Anger 101

anger 101

Anger 101

By Alexis Kubiak January 24, 2024 01.24.2024 Share:
Anger Communication Conflict Counseling Dysregulation Therapy

We have all had times when we have acted out of anger and regretted it later. When our anger is triggered, it can be very difficult to see anything else. Our physical bodies may feel hot, fidgety, or out of breath. Our thoughts may race, or our minds may go blank. We may feel mentally and physically out of control, which exacerbates the situation. When we act out of anger, we are no longer in control. We tend to become verbally and sometimes physically aggressive with others, often those that we love and care for dearly. This has a rippling negative impact on our self-concept and damages our relationships. We are often left with a mix of emotions including a strong sense of remorse, guilt, and shame. Though we may not like the way we react, it may seem impossible to break the cycle. If you can identify with any of this, here is some important information that will lead to breaking the cycle of anger.
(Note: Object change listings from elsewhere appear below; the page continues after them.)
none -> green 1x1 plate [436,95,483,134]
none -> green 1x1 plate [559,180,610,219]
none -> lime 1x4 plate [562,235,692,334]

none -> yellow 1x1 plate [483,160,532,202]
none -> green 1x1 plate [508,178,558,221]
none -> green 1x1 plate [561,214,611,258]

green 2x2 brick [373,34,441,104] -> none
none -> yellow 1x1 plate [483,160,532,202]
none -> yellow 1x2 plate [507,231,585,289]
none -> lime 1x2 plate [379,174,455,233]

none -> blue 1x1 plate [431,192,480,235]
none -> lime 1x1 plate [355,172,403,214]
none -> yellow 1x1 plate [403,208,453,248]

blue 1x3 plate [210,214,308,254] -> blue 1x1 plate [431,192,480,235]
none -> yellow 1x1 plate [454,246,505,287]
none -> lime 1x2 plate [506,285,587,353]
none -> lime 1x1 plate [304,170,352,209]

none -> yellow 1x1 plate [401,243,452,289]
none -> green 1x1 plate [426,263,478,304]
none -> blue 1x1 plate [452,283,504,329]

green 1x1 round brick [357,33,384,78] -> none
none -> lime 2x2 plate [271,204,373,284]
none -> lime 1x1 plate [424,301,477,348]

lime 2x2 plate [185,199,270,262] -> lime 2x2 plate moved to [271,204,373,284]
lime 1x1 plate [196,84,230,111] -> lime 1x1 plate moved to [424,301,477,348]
Understand regulation and dysregulation

Your brain has specific parts that serve different functions. When we are emotional, our reptilian brain (found at the base of the skull near the brainstem) is controlling us. This is the part of your brain that controls your fight or flight response, which helps you automatically decide what action to take when in life-threatening situations without thinking. This is great for when you see a bear in the woods, but not so great when you are having a conversation with someone you care about. The key is to understand that when this part of your brain is activated, logic and reason cannot be. The part responsible for that is in the front of the brain (prefrontal cortex). So, to be able to think straight, you must be calm and re-engage your logic by calming your physical body. This is why when we are angry, we are not thinking straight.
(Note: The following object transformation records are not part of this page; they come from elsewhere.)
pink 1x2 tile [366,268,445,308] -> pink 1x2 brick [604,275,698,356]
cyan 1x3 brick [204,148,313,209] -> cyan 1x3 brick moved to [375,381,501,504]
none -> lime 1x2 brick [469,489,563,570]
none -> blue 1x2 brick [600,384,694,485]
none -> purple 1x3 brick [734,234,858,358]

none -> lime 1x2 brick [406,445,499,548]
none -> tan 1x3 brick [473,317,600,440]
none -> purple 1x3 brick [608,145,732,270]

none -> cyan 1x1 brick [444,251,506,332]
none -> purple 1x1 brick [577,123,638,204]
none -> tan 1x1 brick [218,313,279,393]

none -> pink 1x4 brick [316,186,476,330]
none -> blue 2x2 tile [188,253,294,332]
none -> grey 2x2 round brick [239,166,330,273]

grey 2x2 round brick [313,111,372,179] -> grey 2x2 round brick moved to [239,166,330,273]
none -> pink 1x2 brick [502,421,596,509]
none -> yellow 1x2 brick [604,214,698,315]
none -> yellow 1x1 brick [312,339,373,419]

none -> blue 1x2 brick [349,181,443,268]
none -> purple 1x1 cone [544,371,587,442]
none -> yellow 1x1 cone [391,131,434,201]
Understand triggers and causes of anger

To get ahead of this issue, you must gather information about what makes you angry, and process why. “Anger organizes our responses to the blocking of important goals or activities or an imminent attack on the self or to important others. It focuses us on self-defense, mastery, and control (Linehan, 2015, p.328).” It is a sign that something needs to change. You can start this process by being more mindful of your emotional experiences, especially when your anger is triggered. Have conversations with yourself to find to root cause of the anger, and what associated feelings may be underneath.
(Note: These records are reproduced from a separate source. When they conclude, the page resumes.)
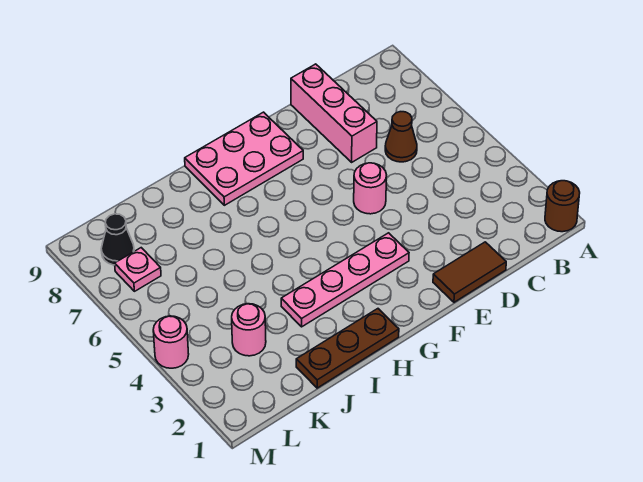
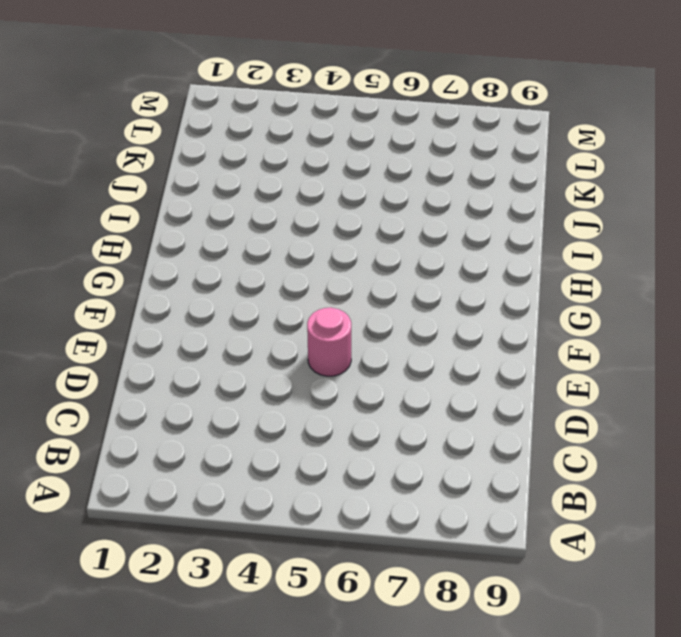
none -> brown 1x1 round brick [545,181,580,232]
none -> brown 1x1 cone [385,112,417,162]
none -> brown 1x2 tile [433,242,506,302]

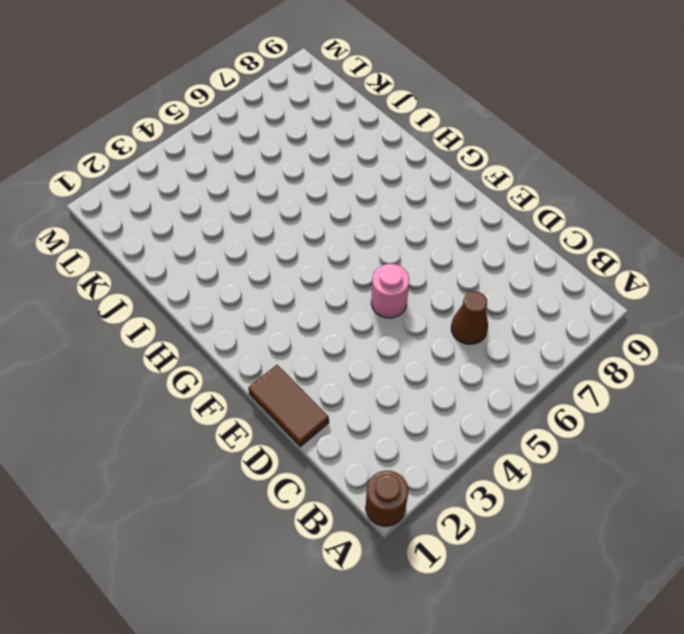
none -> pink 1x3 brick [291,64,377,162]
none -> pink 1x4 plate [281,233,409,327]
none -> pink 2x3 plate [185,112,303,205]

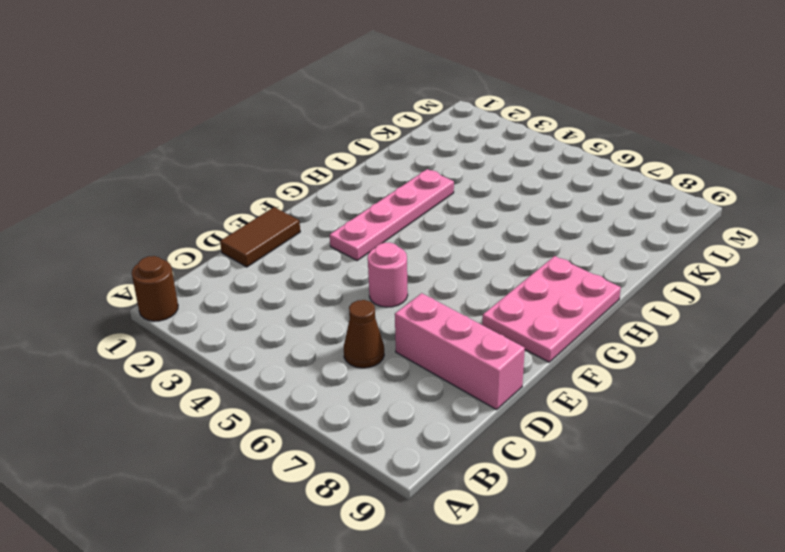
none -> brown 1x3 plate [296,309,399,388]
none -> pink 1x1 round brick [232,304,266,356]
none -> pink 1x1 plate [115,248,161,291]

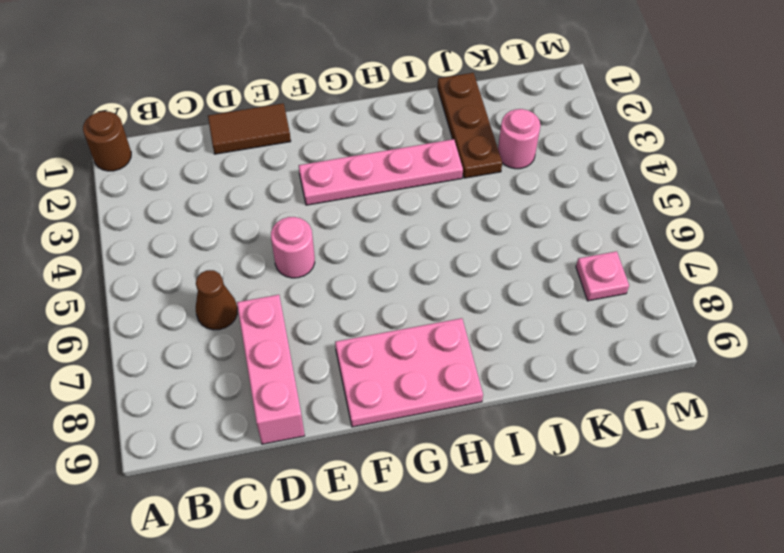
brown 1x3 plate [437,73,502,178] -> brown 1x3 plate turned to [296,309,399,388]
none -> black 1x1 cone [101,214,134,265]
none -> pink 1x1 round brick [153,316,189,368]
Once regulated, communicate the anger appropriately

Here is where the timeout is not just for children. Take a break, go for a walk, write in a journal, listen to music. You will know the best way to calm down. There are also a multitude of techniques useful to regulate your body. Assertively communicating your anger (and what is underneath) can mend relationships and bring you closer to those you love. One simple way to do this, is to focus on your feelings, naming them, and avoiding blame-related language through the use of “I” statements.

Give yourself a break

Understand that we learned how to deal with anger from our family of origin. The physiological and behavioral pathways for responding to anger have been set and reinforced over years and decades. It will take time, effort, and energy to alter so give yourself a break. As long as you are trying, you are succeeding!